── TEXT SECTION ──


{¶ 6} In State v. Thompson, 102 Ohio St.3d 287, 2004-Ohio-2946, the Ohio Supreme Court held that a parolee who fails to report to his parole officer may be prosecuted for escape under R.C. 2921.34. Furthermore, pursuant to R.C. 2921.34(C)(2)(b), escape is a third degree felony when the offense for which the person was under detention is a third, fourth or fifth degree felony. *Page 5

{¶ 7} Evid.R. 403(A) states that relevant evidence is not admissible if it is more prejudicial than probative. Pursuant to Evid.R. 609(B)(2), evidence of a criminal defendant's prior convictions is admissible "if the court determines that the probative value of the evidence outweighs the danger of unfair prejudice, of confusion of the issues, or of misleading the jury."

{¶ 8} In the instant case, the parties stipulated to appellant's prior conviction to establish that his escape offense was a third degree felony. Subsequently, defense counsel asked Irby the following question: "Do you have any personal knowledge as to why did [the APA] initially label or score my client at a basic high?" Irby answered, "The reason he was placed on a basic high is due to the fact that he's on supervision for a sex offense." The court then ordered the answer be stricken from the record and instructed the jury to disregard that statement.

{¶ 9} In the instant case, because the severity of the escape depends upon the severity of the underlying crime, appellant stipulated that he had been convicted of, and was under detention for, a fourth degree felony. Appellant argues, however, that it was error for Irby to state that he was under detention for gross sexual imposition or a "sex offense." This testimony was extracted by defense counsel as he was asking Irby to explain what level postrelease control appellant was subject to, or in other words, how often he had to report to the APA. After Irby said "sex offense," the court stated the following: "The court will strike from the record the *Page 6 testimony only to the extent of the statement he's under supervision for a sex offense."

───
── RECORDS SHOWN ──

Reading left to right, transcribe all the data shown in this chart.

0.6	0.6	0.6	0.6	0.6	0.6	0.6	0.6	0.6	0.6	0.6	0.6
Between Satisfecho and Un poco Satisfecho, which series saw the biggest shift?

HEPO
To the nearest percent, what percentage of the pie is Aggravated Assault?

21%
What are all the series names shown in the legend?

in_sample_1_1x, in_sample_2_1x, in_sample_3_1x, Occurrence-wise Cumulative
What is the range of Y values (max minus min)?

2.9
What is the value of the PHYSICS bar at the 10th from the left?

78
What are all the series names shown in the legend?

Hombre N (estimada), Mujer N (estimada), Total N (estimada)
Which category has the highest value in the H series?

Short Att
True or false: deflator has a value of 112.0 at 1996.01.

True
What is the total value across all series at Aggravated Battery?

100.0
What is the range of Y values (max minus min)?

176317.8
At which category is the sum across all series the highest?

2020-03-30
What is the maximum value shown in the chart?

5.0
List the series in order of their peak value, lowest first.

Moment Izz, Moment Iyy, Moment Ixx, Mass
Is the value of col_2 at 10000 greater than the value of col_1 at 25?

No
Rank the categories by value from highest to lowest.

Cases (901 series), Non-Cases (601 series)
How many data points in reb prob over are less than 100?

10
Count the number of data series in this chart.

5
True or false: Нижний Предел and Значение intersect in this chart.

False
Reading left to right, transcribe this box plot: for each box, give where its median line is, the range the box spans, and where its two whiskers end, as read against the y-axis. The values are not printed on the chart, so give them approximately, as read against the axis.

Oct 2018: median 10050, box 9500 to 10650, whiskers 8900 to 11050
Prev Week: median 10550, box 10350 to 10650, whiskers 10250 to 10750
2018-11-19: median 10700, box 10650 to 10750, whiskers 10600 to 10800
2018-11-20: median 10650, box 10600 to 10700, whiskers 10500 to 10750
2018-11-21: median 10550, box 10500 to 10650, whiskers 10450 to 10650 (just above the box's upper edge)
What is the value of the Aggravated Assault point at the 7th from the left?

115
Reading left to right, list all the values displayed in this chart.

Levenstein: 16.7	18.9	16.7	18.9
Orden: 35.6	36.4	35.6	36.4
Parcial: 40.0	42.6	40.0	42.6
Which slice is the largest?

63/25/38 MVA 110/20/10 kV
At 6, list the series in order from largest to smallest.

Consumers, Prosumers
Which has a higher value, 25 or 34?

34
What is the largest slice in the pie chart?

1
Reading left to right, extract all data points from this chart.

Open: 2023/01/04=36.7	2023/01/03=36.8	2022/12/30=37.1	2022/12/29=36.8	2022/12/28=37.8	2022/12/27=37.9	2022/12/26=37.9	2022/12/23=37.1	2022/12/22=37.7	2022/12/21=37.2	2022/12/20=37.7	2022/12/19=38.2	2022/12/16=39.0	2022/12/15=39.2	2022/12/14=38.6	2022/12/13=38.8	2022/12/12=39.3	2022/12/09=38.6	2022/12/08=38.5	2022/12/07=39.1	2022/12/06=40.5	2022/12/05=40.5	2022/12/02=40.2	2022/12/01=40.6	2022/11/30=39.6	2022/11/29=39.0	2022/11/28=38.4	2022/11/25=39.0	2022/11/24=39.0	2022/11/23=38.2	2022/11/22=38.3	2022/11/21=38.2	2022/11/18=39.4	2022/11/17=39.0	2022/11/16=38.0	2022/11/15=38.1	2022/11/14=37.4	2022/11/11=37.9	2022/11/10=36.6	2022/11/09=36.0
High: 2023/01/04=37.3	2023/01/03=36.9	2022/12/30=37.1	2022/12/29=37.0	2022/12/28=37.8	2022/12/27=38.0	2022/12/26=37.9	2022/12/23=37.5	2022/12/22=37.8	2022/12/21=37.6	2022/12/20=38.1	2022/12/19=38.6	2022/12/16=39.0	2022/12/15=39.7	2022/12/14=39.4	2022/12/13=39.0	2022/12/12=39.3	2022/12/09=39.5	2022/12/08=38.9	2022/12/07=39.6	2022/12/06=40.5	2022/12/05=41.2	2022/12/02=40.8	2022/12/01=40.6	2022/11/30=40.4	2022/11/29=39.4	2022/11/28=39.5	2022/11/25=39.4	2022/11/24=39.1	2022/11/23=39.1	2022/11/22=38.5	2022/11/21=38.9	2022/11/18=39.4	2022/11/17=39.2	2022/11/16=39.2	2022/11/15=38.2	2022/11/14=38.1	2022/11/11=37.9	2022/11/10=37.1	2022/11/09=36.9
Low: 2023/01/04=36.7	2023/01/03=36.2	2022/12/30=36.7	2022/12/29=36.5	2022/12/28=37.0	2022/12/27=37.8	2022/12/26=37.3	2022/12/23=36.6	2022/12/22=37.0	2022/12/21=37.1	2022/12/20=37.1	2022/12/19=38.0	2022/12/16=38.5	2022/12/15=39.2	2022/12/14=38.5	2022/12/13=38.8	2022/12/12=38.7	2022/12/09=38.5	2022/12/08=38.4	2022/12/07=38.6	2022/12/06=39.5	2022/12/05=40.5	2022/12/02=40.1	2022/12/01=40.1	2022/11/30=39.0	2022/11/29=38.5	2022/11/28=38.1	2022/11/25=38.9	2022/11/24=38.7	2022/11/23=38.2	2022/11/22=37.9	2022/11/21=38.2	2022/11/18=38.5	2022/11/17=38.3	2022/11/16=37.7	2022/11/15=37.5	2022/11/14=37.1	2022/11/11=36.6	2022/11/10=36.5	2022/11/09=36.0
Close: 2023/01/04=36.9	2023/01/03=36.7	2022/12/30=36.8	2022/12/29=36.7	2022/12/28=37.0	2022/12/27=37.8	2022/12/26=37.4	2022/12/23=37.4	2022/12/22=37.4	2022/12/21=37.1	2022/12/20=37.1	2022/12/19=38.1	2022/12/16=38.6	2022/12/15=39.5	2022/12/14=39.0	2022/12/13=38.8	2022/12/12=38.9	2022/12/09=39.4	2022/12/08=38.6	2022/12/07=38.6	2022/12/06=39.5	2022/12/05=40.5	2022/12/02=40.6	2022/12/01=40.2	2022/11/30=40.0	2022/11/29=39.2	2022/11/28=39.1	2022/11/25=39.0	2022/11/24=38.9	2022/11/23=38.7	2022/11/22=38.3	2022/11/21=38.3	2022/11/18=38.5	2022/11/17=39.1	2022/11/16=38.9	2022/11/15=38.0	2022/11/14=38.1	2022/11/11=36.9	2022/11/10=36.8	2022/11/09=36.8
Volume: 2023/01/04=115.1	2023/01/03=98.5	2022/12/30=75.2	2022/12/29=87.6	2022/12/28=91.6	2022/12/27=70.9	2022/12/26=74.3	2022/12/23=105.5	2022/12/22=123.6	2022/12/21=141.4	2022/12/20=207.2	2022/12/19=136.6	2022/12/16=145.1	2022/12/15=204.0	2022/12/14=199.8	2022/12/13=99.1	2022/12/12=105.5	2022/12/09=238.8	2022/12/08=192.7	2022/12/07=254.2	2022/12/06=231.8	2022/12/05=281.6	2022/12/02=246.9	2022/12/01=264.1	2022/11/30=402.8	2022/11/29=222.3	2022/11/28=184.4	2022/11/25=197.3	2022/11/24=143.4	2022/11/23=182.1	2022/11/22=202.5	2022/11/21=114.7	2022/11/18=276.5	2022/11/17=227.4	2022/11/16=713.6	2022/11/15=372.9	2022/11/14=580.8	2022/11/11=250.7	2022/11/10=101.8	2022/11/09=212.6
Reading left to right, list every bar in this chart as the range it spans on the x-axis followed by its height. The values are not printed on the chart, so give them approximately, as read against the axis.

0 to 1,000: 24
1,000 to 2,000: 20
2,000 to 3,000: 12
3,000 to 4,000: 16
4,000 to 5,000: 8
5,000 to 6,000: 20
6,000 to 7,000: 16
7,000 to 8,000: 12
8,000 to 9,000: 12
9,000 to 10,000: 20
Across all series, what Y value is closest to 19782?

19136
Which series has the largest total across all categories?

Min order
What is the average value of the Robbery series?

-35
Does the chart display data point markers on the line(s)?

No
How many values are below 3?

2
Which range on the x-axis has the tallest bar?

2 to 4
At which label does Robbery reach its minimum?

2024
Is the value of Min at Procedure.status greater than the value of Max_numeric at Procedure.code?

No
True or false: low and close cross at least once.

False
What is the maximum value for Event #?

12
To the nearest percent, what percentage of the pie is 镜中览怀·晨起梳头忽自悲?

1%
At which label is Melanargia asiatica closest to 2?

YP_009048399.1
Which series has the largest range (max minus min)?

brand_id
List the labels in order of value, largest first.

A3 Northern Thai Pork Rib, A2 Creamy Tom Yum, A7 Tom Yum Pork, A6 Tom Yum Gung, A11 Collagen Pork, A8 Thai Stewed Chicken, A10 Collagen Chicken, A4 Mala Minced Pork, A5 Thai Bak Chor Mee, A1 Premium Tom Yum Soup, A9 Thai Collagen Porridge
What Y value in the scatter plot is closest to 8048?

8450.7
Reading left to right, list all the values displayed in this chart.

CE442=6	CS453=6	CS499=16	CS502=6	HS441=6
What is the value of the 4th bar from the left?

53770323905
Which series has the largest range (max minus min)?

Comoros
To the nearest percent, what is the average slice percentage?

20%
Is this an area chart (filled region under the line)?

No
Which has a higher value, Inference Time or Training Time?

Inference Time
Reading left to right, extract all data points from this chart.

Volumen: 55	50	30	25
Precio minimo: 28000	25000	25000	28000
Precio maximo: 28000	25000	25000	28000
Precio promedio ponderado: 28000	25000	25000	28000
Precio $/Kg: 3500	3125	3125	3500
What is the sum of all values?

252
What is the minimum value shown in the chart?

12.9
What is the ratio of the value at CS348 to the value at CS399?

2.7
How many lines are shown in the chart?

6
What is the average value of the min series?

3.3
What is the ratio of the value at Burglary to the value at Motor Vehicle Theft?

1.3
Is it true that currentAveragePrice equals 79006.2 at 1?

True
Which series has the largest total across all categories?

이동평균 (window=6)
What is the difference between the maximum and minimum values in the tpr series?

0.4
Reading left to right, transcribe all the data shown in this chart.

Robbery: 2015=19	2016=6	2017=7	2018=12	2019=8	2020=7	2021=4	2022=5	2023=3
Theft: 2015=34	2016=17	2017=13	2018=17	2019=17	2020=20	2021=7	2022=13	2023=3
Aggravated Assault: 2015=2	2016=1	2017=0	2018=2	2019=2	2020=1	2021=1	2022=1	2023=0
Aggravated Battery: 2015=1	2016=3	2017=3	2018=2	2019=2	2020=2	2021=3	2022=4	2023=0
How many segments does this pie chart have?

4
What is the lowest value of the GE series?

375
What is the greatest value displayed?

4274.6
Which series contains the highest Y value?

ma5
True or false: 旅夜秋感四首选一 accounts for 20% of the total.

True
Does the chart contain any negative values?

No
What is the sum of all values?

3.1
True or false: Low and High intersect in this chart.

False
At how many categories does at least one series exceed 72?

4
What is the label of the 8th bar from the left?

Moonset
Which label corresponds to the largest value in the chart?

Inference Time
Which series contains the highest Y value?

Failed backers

───

■ EXERCISE BRIEF ■
Reproduce the escape appeal passage in full, word for word. Rely only on the escape appeal passage.

■ REPLY ■

{¶ 6} In State v. Thompson, 102 Ohio St.3d 287, 2004-Ohio-2946, the Ohio Supreme Court held that a parolee who fails to report to his parole officer may be prosecuted for escape under R.C. 2921.34. Furthermore, pursuant to R.C. 2921.34(C)(2)(b), escape is a third degree felony when the offense for which the person was under detention is a third, fourth or fifth degree felony. *Page 5

{¶ 7} Evid.R. 403(A) states that relevant evidence is not admissible if it is more prejudicial than probative. Pursuant to Evid.R. 609(B)(2), evidence of a criminal defendant's prior convictions is admissible "if the court determines that the probative value of the evidence outweighs the danger of unfair prejudice, of confusion of the issues, or of misleading the jury."

{¶ 8} In the instant case, the parties stipulated to appellant's prior conviction to establish that his escape offense was a third degree felony. Subsequently, defense counsel asked Irby the following question: "Do you have any personal knowledge as to why did [the APA] initially label or score my client at a basic high?" Irby answered, "The reason he was placed on a basic high is due to the fact that he's on supervision for a sex offense." The court then ordered the answer be stricken from the record and instructed the jury to disregard that statement.

{¶ 9} In the instant case, because the severity of the escape depends upon the severity of the underlying crime, appellant stipulated that he had been convicted of, and was under detention for, a fourth degree felony. Appellant argues, however, that it was error for Irby to state that he was under detention for gross sexual imposition or a "sex offense." This testimony was extracted by defense counsel as he was asking Irby to explain what level postrelease control appellant was subject to, or in other words, how often he had to report to the APA. After Irby said "sex offense," the court stated the following: "The court will strike from the record the *Page 6 testimony only to the extent of the statement he's under supervision for a sex offense."